Anne Berry and her husband George Stablein from Clenenin, W.V., have discerned that Tanzania is the best mission for them and their daughters Susanna, 6, and Louisa, 2. The couple, both doctors, met as students at Pennsylvania State University College of Medicine.
Berry, who had worked in Nicaragua with the Jesuit Volunteer Corps after college, was inspired by the Maryknoll sisters and Maryknoll lay missioners serving there. “I was attracted to their commitment to social justice, not just ‘helping,’ but working alongside people in marginalized communities to transform unjust structures and build God’s Kingdom for all,” says Berry.
Her husband caught her mission bug. Both will work in Bugando Medical Center in the city of Mwanza, Berry sharing her expertise in maternal care and Stablein his skills as a pediatrician. They look forward to what their daughters will discover.

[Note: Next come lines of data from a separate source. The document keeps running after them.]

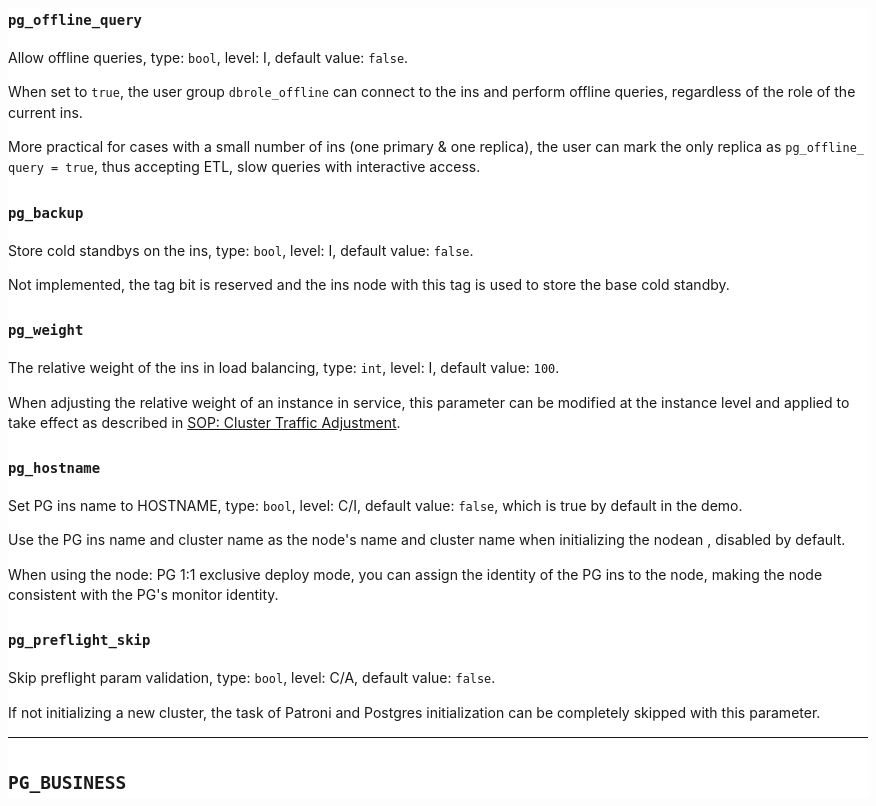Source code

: 

### `pg_offline_query`

Allow offline queries, type: `bool`, level: I, default value: `false`.

When set to `true`, the user group `dbrole_offline` can connect to the ins and perform offline queries, regardless of the role of the current ins.

More practical for cases with a small number of ins (one primary & one replica), the user can mark the only replica as `pg_offline_query = true`, thus accepting ETL, slow queries with interactive access.



### `pg_backup`

Store cold standbys on the ins, type: `bool`, level: I, default value: `false`.

Not implemented, the tag bit is reserved and the ins node with this tag is used to store the base cold standby.



### `pg_weight`

The relative weight of the ins in load balancing, type: `int`, level: I, default value: `100`.

When adjusting the relative weight of an instance in service, this parameter can be modified at the instance level and applied to take effect as described in [SOP: Cluster Traffic Adjustment](r-sop.md).



### `pg_hostname`

Set PG ins name to HOSTNAME, type: `bool`, level: C/I, default value: `false`, which is true by default in the demo.

Use the PG ins name and cluster name as the node's name and cluster name when initializing the nodean , disabled by default.

When using the node: PG 1:1 exclusive deploy mode, you can assign the identity of the PG ins to the node, making the node consistent with the PG's monitor identity.



### `pg_preflight_skip`

Skip preflight param validation, type: `bool`, level: C/A, default value: `false`.

If not initializing a new cluster, the task of Patroni and Postgres initialization can be completely skipped with this parameter.





----------------
## `PG_BUSINESS`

“It is very important for our children to learn social justice at an age much younger than I did,” says Stablein. “I want them to know that just because something is the way it is, it doesn’t mean it should be that way. I pray they will be able to work for fair and just structures for all.”
Featured image: Anne Berry and George Stablein are taking daughters Louisa, 2, and Susanna, 6, to mission in Tanzania.